Dataset excerpts:

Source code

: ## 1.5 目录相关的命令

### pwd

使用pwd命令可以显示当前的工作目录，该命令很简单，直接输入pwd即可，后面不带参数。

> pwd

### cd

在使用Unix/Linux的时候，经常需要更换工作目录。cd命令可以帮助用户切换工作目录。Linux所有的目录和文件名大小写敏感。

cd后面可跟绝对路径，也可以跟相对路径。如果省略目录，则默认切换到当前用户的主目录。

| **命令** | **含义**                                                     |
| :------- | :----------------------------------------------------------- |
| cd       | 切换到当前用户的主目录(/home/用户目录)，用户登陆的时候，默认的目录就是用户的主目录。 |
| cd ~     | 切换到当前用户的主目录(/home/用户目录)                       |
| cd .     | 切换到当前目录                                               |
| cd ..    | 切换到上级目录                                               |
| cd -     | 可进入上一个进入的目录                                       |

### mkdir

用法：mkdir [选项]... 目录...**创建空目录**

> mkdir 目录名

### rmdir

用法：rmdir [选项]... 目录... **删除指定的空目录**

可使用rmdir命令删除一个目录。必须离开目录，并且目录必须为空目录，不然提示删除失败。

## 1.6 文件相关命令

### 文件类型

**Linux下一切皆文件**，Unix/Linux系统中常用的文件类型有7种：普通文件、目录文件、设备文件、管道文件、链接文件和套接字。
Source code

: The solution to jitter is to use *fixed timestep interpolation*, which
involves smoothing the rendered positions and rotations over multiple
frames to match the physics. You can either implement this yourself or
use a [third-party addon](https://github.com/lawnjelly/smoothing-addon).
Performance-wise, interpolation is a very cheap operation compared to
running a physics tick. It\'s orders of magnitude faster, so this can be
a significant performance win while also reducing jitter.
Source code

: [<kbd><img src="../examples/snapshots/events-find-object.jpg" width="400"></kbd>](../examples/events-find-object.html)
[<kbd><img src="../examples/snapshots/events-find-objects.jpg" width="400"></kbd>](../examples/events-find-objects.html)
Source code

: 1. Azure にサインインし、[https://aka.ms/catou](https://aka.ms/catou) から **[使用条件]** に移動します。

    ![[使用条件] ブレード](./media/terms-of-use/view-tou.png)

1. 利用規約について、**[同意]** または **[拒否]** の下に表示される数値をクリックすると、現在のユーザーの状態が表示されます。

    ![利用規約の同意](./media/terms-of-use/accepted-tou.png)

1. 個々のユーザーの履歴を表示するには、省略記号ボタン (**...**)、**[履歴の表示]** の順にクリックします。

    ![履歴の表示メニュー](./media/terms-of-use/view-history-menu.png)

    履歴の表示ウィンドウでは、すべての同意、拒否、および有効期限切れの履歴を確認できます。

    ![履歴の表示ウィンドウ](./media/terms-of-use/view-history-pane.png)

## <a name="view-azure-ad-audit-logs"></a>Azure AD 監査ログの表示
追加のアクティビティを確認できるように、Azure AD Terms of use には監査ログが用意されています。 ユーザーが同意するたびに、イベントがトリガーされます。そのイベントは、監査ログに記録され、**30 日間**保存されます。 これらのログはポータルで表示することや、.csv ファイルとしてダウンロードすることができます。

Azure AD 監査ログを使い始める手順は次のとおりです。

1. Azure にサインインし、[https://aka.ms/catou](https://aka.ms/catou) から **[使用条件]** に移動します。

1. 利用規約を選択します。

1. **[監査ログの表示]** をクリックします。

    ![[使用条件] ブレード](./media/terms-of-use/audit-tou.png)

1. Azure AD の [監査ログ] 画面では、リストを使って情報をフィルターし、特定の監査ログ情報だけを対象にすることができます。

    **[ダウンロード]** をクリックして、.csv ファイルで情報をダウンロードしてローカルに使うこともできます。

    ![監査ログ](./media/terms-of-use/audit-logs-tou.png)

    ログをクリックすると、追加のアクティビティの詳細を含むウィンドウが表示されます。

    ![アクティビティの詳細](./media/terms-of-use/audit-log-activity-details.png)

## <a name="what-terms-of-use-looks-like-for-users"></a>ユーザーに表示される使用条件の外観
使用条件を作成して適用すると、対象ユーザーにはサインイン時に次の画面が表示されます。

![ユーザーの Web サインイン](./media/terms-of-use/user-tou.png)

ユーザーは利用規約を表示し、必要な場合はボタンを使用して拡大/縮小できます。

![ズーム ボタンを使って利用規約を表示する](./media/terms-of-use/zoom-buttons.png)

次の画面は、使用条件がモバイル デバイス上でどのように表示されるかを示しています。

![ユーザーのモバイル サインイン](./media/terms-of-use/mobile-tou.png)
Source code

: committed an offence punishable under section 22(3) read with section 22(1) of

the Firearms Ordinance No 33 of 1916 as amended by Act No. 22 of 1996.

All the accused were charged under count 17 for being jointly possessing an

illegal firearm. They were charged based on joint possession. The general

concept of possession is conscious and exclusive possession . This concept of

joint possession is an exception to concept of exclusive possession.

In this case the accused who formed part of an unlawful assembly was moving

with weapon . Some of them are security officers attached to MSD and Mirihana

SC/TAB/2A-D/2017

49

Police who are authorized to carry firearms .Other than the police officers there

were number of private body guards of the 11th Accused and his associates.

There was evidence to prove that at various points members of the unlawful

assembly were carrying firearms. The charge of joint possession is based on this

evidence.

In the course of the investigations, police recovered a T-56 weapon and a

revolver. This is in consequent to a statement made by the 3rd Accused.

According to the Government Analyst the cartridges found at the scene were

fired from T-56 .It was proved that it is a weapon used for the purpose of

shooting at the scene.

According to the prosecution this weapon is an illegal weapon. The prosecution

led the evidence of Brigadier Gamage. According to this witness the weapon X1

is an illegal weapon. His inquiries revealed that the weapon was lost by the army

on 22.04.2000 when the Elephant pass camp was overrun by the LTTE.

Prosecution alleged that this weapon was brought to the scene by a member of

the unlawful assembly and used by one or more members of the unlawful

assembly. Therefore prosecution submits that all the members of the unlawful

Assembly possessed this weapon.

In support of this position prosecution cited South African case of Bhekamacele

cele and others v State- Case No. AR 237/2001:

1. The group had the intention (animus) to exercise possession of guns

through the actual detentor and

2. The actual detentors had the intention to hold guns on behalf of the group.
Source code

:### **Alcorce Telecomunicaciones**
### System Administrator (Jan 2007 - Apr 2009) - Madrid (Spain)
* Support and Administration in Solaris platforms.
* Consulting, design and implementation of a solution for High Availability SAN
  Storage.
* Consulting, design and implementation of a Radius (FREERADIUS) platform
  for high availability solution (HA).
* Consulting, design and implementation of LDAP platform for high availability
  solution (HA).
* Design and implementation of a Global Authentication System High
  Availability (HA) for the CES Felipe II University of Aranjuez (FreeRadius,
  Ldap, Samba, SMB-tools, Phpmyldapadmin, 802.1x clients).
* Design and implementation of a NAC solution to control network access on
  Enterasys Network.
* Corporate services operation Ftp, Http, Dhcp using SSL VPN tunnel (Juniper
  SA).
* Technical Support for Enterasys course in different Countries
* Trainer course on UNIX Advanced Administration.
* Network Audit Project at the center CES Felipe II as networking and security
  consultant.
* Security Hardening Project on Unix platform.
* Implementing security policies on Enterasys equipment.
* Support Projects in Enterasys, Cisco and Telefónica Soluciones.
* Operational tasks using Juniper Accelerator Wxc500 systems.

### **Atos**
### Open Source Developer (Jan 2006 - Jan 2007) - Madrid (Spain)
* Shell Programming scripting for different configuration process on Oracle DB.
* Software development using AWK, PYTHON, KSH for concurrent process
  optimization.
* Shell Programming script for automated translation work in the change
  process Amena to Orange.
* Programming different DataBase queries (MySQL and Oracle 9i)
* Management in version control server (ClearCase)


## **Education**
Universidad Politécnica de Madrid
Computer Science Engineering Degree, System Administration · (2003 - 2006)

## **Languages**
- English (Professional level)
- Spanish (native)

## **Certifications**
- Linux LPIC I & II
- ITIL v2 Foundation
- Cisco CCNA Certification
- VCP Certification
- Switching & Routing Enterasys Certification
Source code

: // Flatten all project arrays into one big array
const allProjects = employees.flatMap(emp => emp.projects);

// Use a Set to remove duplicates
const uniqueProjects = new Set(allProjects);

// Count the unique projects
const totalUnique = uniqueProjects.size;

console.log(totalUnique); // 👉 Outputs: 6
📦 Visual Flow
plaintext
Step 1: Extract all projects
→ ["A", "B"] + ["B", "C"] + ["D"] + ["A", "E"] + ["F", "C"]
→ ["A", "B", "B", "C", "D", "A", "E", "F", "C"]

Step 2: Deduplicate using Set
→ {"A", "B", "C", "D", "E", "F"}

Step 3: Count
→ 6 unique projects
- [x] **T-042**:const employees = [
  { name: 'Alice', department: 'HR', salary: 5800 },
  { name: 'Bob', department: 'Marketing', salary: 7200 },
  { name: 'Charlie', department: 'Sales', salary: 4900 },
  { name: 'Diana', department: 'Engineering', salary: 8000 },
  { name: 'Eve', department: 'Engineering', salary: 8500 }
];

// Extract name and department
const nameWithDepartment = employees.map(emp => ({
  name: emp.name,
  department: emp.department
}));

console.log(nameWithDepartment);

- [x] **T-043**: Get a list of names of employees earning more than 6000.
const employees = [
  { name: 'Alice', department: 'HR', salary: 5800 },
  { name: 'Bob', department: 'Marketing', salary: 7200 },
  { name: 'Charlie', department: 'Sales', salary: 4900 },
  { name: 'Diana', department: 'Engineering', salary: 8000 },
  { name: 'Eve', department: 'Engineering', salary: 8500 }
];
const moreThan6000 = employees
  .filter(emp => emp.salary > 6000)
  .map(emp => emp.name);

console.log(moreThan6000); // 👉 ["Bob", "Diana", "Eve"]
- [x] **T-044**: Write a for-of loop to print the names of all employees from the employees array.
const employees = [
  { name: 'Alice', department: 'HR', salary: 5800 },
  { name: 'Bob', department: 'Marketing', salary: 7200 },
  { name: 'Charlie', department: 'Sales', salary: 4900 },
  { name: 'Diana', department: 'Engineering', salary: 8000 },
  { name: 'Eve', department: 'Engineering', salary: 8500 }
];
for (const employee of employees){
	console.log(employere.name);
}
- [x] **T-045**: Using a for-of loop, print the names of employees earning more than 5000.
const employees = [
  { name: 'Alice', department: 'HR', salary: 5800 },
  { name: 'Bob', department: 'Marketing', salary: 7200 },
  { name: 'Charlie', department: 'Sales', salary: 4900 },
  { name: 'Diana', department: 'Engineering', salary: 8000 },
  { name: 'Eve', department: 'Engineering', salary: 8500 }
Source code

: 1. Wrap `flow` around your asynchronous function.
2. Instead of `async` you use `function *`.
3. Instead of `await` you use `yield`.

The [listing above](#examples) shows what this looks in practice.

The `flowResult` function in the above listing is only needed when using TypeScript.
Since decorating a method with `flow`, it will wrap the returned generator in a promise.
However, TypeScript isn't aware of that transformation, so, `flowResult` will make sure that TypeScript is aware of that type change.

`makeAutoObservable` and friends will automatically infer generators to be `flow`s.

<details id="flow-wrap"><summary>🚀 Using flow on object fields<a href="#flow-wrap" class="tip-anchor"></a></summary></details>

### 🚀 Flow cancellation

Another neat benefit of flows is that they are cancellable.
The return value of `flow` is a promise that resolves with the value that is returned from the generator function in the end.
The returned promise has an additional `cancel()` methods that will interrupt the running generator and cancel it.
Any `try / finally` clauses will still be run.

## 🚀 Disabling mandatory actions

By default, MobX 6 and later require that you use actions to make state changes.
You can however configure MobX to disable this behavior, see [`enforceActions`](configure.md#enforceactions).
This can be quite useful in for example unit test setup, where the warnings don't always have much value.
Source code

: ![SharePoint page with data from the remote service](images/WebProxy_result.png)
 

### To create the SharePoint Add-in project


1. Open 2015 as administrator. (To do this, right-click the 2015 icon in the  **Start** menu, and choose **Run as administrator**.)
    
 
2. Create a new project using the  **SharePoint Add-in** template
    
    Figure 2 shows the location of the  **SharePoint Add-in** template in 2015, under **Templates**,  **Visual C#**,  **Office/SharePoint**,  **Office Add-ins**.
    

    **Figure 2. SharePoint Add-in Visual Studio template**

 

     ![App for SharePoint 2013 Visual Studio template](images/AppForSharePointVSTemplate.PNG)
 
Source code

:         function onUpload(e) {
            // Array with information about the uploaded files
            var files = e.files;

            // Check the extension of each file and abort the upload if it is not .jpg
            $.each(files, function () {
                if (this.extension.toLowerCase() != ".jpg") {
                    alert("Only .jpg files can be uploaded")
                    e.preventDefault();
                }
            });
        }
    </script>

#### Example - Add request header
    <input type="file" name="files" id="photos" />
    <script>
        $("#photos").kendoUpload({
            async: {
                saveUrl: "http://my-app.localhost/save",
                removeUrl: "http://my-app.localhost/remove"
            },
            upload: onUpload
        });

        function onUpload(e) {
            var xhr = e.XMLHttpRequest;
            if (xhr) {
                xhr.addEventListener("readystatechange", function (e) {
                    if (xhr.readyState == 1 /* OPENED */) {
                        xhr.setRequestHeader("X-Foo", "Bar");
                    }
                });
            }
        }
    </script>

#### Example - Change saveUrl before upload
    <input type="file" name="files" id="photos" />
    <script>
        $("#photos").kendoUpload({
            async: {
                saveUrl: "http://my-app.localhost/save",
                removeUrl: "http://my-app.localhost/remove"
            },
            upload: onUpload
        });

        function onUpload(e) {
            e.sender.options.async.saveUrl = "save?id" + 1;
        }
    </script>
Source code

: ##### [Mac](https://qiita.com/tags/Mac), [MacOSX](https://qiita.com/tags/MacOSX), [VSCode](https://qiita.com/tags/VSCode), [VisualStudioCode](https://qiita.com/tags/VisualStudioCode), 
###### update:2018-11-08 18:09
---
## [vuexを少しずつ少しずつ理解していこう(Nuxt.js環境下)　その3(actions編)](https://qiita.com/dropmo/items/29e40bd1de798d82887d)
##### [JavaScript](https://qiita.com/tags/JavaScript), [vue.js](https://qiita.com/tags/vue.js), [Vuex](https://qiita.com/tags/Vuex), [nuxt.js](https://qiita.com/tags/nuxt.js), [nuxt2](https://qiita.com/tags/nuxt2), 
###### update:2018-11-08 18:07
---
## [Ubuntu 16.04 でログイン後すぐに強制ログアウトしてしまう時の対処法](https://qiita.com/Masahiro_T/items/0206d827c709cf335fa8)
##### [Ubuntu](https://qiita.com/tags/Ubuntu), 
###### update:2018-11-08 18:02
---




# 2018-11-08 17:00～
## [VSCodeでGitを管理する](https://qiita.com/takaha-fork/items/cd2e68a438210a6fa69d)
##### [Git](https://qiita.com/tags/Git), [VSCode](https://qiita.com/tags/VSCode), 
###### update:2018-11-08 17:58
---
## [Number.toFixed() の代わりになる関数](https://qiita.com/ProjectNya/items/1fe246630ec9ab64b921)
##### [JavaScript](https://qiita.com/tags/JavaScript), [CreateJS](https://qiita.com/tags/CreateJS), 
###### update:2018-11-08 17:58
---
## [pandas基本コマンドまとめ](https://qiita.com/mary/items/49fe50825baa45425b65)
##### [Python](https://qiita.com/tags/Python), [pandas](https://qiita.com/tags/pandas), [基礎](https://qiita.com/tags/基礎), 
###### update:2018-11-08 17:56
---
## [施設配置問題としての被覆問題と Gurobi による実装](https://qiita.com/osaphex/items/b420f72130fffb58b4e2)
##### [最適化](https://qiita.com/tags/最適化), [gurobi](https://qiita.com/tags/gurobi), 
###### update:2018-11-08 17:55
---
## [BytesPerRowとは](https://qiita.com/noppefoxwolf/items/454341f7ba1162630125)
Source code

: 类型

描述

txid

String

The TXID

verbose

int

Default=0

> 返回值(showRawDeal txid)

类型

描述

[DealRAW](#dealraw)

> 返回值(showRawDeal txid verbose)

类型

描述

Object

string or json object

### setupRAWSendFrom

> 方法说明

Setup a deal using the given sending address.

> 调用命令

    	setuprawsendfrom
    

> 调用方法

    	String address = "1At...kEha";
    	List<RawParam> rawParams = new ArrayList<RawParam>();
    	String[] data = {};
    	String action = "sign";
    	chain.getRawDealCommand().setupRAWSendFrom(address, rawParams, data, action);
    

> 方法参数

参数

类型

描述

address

### Your objective
From the records above, quote only the lines running from the line with "const totalUnique = uniqueProjects.size;" to the line with "console.log(nameWithDepartment);", both lines included.

### Final answer
const totalUnique = uniqueProjects.size;

console.log(totalUnique); // 👉 Outputs: 6
📦 Visual Flow
plaintext
Step 1: Extract all projects
→ ["A", "B"] + ["B", "C"] + ["D"] + ["A", "E"] + ["F", "C"]
→ ["A", "B", "B", "C", "D", "A", "E", "F", "C"]

Step 2: Deduplicate using Set
→ {"A", "B", "C", "D", "E", "F"}

Step 3: Count
→ 6 unique projects
- [x] **T-042**:const employees = [
  { name: 'Alice', department: 'HR', salary: 5800 },
  { name: 'Bob', department: 'Marketing', salary: 7200 },
  { name: 'Charlie', department: 'Sales', salary: 4900 },
  { name: 'Diana', department: 'Engineering', salary: 8000 },
  { name: 'Eve', department: 'Engineering', salary: 8500 }
];

// Extract name and department
const nameWithDepartment = employees.map(emp => ({
  name: emp.name,
  department: emp.department
}));

console.log(nameWithDepartment);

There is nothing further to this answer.